[start]

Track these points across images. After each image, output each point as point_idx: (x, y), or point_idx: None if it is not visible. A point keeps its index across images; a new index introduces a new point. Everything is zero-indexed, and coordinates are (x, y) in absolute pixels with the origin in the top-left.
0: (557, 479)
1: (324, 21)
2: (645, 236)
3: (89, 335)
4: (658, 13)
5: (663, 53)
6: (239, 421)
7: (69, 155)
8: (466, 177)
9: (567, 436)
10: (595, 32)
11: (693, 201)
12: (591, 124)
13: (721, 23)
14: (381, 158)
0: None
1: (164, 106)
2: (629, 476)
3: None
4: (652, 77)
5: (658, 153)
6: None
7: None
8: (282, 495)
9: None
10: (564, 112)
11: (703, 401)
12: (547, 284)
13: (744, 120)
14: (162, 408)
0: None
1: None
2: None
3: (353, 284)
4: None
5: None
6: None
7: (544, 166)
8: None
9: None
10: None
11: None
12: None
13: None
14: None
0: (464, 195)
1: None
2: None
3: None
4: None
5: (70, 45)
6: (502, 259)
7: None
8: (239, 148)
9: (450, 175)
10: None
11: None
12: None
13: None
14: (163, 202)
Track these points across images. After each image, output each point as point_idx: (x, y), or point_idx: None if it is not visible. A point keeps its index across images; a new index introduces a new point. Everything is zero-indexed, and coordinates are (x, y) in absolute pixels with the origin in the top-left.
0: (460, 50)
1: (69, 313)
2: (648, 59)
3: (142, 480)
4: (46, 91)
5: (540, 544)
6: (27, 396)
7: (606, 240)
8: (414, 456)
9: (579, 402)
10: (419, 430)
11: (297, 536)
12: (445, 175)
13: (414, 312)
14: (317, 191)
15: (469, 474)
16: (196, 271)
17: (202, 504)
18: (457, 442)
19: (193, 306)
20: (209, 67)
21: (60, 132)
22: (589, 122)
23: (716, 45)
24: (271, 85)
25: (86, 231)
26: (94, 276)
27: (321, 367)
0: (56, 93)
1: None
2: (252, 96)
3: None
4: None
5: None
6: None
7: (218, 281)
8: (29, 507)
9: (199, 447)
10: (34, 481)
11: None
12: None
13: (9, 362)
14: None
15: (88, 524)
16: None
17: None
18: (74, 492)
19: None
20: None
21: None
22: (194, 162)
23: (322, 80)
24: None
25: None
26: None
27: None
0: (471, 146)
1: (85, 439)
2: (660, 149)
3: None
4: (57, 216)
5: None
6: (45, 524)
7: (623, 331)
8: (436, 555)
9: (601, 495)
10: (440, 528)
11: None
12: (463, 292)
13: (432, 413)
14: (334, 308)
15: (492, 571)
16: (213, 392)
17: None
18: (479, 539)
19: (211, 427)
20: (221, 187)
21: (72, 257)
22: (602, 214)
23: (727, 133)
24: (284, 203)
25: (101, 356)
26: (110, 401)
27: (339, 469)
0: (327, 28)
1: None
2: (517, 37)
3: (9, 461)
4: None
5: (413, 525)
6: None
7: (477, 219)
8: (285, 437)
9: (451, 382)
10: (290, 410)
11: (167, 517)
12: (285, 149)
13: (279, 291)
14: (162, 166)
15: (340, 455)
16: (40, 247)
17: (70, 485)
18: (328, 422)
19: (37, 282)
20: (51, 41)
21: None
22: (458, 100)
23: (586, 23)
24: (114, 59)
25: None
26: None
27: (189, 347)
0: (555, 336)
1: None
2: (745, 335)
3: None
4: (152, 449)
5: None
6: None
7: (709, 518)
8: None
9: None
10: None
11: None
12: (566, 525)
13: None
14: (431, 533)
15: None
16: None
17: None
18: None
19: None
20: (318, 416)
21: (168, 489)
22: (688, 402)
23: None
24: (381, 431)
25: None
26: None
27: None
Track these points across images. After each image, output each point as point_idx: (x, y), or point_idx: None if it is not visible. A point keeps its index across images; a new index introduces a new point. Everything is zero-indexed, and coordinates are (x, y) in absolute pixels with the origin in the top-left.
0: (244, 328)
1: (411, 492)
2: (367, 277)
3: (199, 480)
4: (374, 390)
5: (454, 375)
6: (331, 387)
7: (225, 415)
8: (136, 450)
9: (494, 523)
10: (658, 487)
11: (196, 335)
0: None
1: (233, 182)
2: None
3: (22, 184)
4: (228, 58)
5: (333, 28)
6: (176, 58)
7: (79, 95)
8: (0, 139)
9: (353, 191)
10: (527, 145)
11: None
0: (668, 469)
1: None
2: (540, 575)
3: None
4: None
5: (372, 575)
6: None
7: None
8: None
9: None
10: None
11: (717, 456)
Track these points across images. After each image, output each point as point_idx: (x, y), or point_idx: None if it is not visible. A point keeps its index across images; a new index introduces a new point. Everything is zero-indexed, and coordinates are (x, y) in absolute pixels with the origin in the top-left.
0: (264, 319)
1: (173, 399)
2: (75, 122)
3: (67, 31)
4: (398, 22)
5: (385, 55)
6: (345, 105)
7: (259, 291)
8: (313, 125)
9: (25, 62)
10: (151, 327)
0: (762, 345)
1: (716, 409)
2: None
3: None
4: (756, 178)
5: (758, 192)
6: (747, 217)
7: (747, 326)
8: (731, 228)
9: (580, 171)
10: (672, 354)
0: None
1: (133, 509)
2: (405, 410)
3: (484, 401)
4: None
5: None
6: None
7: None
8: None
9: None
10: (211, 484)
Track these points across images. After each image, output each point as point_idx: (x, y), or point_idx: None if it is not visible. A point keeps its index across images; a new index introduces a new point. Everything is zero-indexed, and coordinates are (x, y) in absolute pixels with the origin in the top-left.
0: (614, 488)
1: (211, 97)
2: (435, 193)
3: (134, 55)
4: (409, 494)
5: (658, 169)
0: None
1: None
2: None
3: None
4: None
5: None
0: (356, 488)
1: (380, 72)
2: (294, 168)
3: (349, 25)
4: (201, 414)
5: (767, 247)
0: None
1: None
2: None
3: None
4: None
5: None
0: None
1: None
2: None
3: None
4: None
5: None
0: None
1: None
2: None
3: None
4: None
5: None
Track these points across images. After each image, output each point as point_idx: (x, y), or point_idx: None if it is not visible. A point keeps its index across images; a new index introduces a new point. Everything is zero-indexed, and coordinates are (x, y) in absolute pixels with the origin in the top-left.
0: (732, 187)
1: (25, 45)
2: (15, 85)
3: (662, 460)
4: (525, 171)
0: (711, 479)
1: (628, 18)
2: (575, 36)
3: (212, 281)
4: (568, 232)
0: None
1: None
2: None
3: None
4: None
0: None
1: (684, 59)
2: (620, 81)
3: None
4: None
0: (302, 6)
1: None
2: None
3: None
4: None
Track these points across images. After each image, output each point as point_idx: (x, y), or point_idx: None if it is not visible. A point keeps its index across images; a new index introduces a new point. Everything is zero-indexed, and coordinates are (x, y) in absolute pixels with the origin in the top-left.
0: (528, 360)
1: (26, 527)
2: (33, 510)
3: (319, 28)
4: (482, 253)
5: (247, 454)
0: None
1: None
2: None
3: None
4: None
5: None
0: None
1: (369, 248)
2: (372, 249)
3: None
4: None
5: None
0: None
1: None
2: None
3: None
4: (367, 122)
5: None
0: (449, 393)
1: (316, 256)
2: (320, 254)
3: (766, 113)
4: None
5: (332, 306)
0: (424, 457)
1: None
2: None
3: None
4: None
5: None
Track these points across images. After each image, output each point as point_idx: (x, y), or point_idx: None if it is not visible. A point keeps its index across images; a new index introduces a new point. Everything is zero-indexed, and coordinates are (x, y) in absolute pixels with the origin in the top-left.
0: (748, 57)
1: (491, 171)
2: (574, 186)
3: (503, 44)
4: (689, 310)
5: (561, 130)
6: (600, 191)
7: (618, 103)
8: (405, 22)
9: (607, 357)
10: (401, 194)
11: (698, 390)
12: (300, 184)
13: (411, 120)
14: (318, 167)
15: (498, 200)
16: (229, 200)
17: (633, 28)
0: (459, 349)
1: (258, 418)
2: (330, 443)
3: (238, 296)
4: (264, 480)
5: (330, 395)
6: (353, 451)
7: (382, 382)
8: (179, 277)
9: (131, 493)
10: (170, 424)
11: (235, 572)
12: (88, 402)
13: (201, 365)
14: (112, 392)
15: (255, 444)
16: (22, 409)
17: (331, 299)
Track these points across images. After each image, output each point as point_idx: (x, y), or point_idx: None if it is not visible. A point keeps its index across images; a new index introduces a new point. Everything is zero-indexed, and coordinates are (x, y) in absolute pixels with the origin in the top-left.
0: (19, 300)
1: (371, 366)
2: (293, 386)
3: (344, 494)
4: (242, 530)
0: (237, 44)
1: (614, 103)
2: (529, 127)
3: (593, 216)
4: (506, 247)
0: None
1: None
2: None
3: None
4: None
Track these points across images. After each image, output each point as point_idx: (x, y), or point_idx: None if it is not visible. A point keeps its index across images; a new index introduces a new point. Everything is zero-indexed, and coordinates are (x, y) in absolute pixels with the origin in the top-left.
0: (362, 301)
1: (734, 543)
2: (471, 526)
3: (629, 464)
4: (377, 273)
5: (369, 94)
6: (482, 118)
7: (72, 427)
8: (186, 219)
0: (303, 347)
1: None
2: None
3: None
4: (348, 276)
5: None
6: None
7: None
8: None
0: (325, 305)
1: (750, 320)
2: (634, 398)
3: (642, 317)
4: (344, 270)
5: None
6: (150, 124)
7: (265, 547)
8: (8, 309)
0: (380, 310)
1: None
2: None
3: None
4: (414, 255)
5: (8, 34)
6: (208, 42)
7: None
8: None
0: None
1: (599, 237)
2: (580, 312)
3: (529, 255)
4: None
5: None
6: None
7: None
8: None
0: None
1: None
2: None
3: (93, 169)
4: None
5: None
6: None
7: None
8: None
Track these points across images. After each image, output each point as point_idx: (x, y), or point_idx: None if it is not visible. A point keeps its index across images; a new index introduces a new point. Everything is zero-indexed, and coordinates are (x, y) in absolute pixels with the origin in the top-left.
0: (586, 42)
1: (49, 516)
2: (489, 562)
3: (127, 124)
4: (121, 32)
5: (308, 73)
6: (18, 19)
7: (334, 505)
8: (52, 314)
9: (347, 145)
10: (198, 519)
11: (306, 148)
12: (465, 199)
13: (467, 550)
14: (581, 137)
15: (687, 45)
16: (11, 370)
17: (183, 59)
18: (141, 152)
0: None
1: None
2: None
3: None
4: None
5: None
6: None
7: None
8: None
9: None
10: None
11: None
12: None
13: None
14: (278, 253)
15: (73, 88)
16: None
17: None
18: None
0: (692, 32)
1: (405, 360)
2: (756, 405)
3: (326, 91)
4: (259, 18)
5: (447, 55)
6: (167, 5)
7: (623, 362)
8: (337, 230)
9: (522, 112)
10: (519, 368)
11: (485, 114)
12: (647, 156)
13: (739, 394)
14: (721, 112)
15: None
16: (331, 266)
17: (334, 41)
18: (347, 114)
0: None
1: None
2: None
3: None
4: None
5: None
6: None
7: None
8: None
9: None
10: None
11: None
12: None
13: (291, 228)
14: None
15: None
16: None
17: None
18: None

[end]

### [Set problem]
Quote the listing above word for word, from its first line through the line containing "4: (658, 13)", including both of those lines.

### [Solution to this problem]
Track these points across images. After each image, output each point as point_idx: (x, y), or point_idx: None if it is not visible. A point keeps its index across images; a new index introduces a new point. Everything is zero-indexed, and coordinates are (x, y) in absolute pixels with the origin in the top-left.
0: (557, 479)
1: (324, 21)
2: (645, 236)
3: (89, 335)
4: (658, 13)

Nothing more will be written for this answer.